ZOJ 1542//POJ1861这题给的样例有点坑爹啊！木有按照样例输出，居然过了。啥破题啊！样例与实际的题意不符，这是误导了好多孩纸啊！

题目的本意应该是叫你求出最小生成树的最大边，和边的个数，最后把每条边的连接情况打印出来。

#include<stdio.h>
#include<stdlib.h>
#include<string.h>
#include<math.h>
#define N 15001

int father[1001];//按照模板敲的
int  p[N], n, m;
typedef struct 
{
   int x, y;
   int w; 
}edge;
edge e[N];

int cmp(const void *a,const void *b)
{
    return (*(edge *)a).w > (*(edge *)b).w ? 1 : -1;
}   
    
int Make_set(int x)
{
    father[x] = x;    
}    
    
int Find_set(int x)
{
    if(x != father[x] )
      father[x] = Find_set(father[x]);    
    return father[x];
} 
 
void Kruskal()
{    
   int i,a,b,count,max;  
   qsort(e+1,m,sizeof(edge),cmp);  
   for(i=1; i<=n; i++)
    Make_set(i);
   max = -1; count = 0;
   for(i=1; i<=m; i++)

____

简短任务 1: 按照关于 ZOJ 1542 的这段选定段落，这道题的本意是要求什么？
简短任务 2: 请将记录从开头起、直到含有“Transcribe the guitar”的那一行为止的各行输出为编号列表。首尾两行都包括在内，空行不算。

____

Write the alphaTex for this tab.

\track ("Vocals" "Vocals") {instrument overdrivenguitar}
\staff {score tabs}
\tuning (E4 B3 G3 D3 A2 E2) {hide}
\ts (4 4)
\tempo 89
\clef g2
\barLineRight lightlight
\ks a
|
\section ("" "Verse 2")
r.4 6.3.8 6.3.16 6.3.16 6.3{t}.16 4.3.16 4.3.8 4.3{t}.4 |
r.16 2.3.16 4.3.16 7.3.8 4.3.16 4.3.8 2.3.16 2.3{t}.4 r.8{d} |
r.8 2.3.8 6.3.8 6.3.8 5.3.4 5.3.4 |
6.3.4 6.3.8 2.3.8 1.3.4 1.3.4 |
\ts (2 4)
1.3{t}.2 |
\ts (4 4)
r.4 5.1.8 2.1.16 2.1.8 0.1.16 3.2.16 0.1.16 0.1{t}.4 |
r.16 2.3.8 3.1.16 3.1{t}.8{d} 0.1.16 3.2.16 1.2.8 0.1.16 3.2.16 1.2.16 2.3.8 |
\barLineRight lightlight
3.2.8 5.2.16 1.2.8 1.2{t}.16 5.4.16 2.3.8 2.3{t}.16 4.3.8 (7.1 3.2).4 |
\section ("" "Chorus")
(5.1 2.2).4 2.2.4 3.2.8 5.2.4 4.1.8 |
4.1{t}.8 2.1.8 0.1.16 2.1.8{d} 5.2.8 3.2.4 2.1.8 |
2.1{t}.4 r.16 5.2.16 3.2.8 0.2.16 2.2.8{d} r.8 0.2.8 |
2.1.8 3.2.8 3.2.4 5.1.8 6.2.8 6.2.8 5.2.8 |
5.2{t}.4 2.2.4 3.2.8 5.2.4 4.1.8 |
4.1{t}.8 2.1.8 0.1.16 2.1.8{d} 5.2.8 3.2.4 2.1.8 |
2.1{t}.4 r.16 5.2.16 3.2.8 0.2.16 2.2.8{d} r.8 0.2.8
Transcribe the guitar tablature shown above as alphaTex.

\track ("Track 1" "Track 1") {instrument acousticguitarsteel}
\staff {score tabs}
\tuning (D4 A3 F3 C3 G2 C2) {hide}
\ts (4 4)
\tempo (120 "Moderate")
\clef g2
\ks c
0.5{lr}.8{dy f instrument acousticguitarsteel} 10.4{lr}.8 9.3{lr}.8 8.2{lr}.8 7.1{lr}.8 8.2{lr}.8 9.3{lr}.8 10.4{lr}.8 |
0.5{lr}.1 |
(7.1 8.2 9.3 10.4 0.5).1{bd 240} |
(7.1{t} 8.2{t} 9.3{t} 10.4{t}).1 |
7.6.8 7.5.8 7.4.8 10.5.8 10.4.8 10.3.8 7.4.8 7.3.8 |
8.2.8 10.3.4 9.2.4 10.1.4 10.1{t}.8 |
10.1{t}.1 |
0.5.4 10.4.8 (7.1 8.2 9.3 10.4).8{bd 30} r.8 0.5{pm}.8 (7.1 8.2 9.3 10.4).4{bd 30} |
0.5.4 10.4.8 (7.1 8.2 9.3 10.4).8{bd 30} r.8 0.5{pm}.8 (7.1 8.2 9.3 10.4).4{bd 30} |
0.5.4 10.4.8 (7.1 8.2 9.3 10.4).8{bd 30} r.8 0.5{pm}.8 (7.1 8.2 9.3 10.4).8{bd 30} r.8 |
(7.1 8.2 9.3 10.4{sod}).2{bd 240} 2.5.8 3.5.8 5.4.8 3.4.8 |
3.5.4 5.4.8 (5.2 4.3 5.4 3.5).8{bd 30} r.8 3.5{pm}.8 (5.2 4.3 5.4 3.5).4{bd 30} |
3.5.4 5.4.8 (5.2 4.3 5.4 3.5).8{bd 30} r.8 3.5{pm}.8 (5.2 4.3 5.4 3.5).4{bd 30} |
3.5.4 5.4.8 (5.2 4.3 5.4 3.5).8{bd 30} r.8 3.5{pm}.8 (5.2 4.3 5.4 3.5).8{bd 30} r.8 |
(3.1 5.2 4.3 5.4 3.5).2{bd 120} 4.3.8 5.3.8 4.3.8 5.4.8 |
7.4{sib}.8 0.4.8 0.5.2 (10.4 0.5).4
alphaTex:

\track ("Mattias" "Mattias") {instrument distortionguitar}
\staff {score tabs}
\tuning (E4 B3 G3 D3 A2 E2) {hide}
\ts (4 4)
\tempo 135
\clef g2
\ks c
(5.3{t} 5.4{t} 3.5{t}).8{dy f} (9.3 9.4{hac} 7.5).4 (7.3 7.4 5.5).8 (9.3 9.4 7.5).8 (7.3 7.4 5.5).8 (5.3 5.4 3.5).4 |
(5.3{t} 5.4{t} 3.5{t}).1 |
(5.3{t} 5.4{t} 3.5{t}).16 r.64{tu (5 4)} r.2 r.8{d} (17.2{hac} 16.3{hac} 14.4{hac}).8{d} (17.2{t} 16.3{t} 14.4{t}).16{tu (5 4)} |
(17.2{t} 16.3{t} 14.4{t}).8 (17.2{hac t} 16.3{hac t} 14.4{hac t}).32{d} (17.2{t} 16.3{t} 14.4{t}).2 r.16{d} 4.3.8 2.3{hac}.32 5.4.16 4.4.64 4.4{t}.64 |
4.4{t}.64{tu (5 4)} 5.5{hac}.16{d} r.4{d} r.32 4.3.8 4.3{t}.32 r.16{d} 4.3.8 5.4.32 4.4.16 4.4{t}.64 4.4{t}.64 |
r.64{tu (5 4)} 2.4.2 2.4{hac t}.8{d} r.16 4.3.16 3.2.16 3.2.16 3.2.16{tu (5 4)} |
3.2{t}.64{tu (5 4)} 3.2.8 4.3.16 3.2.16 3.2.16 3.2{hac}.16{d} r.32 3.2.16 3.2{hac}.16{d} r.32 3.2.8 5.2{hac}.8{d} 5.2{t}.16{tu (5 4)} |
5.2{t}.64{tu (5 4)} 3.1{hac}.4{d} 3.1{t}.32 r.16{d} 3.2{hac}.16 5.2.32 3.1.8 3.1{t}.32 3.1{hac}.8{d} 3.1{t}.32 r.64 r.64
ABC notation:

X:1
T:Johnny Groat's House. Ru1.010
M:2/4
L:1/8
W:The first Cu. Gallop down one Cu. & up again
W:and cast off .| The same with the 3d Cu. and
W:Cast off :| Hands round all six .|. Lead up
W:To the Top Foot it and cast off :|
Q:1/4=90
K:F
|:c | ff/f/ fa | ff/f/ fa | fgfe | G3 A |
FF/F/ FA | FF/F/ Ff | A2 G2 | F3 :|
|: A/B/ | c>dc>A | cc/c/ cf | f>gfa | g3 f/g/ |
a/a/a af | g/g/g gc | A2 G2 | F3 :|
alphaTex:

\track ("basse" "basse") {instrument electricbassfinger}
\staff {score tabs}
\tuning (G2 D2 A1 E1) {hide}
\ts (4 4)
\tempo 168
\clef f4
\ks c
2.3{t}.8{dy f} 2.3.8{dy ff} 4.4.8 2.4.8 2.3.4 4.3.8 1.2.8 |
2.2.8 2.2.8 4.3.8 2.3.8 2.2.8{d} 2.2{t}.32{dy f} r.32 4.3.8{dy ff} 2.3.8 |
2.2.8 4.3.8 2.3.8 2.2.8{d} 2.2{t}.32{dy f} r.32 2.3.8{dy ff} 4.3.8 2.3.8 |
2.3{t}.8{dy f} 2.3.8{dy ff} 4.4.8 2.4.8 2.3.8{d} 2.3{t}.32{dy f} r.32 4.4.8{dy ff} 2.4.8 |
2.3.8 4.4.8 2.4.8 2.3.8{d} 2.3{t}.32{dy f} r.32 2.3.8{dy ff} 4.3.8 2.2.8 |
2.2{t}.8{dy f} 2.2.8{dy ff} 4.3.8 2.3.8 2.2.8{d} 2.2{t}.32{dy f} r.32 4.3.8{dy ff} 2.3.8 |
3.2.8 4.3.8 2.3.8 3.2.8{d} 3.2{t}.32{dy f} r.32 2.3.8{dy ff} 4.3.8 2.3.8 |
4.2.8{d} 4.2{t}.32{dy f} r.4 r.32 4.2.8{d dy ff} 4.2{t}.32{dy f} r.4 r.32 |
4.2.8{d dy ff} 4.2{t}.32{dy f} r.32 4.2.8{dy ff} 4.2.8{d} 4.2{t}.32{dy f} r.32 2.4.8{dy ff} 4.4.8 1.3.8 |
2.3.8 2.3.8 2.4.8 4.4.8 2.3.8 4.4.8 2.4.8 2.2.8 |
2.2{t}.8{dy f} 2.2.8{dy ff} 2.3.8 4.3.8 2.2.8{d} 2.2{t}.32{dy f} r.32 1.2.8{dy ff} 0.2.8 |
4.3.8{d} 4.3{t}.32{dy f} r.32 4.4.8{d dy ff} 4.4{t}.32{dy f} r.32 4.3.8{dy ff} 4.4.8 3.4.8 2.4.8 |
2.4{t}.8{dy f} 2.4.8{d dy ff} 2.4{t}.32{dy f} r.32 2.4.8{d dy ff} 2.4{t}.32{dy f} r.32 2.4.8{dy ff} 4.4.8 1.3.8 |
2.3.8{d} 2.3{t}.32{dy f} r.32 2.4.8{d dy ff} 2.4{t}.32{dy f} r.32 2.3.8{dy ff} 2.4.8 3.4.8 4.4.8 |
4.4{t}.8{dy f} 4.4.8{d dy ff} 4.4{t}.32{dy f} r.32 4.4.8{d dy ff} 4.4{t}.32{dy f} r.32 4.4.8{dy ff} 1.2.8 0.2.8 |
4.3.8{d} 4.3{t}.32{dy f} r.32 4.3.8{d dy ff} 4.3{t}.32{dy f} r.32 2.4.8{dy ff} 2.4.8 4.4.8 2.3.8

____

完整答案 1: 求出最小生成树的最大边和边的个数，并把每条边的连接情况打印出来。

完整答案 2:
1. Write the alphaTex for this tab.
2. \track ("Vocals" "Vocals") {instrument overdrivenguitar}
3. \staff {score tabs}
4. \tuning (E4 B3 G3 D3 A2 E2) {hide}
5. \ts (4 4)
6. \tempo 89
7. \clef g2
8. \barLineRight lightlight
9. \ks a
10. |
11. \section ("" "Verse 2")
12. r.4 6.3.8 6.3.16 6.3.16 6.3{t}.16 4.3.16 4.3.8 4.3{t}.4 |
13. r.16 2.3.16 4.3.16 7.3.8 4.3.16 4.3.8 2.3.16 2.3{t}.4 r.8{d} |
14. r.8 2.3.8 6.3.8 6.3.8 5.3.4 5.3.4 |
15. 6.3.4 6.3.8 2.3.8 1.3.4 1.3.4 |
16. \ts (2 4)
17. 1.3{t}.2 |
18. \ts (4 4)
19. r.4 5.1.8 2.1.16 2.1.8 0.1.16 3.2.16 0.1.16 0.1{t}.4 |
20. r.16 2.3.8 3.1.16 3.1{t}.8{d} 0.1.16 3.2.16 1.2.8 0.1.16 3.2.16 1.2.16 2.3.8 |
21. \barLineRight lightlight
22. 3.2.8 5.2.16 1.2.8 1.2{t}.16 5.4.16 2.3.8 2.3{t}.16 4.3.8 (7.1 3.2).4 |
23. \section ("" "Chorus")
24. (5.1 2.2).4 2.2.4 3.2.8 5.2.4 4.1.8 |
25. 4.1{t}.8 2.1.8 0.1.16 2.1.8{d} 5.2.8 3.2.4 2.1.8 |
26. 2.1{t}.4 r.16 5.2.16 3.2.8 0.2.16 2.2.8{d} r.8 0.2.8 |
27. 2.1.8 3.2.8 3.2.4 5.1.8 6.2.8 6.2.8 5.2.8 |
28. 5.2{t}.4 2.2.4 3.2.8 5.2.4 4.1.8 |
29. 4.1{t}.8 2.1.8 0.1.16 2.1.8{d} 5.2.8 3.2.4 2.1.8 |
30. 2.1{t}.4 r.16 5.2.16 3.2.8 0.2.16 2.2.8{d} r.8 0.2.8
31. Transcribe the guitar tablature shown above as alphaTex.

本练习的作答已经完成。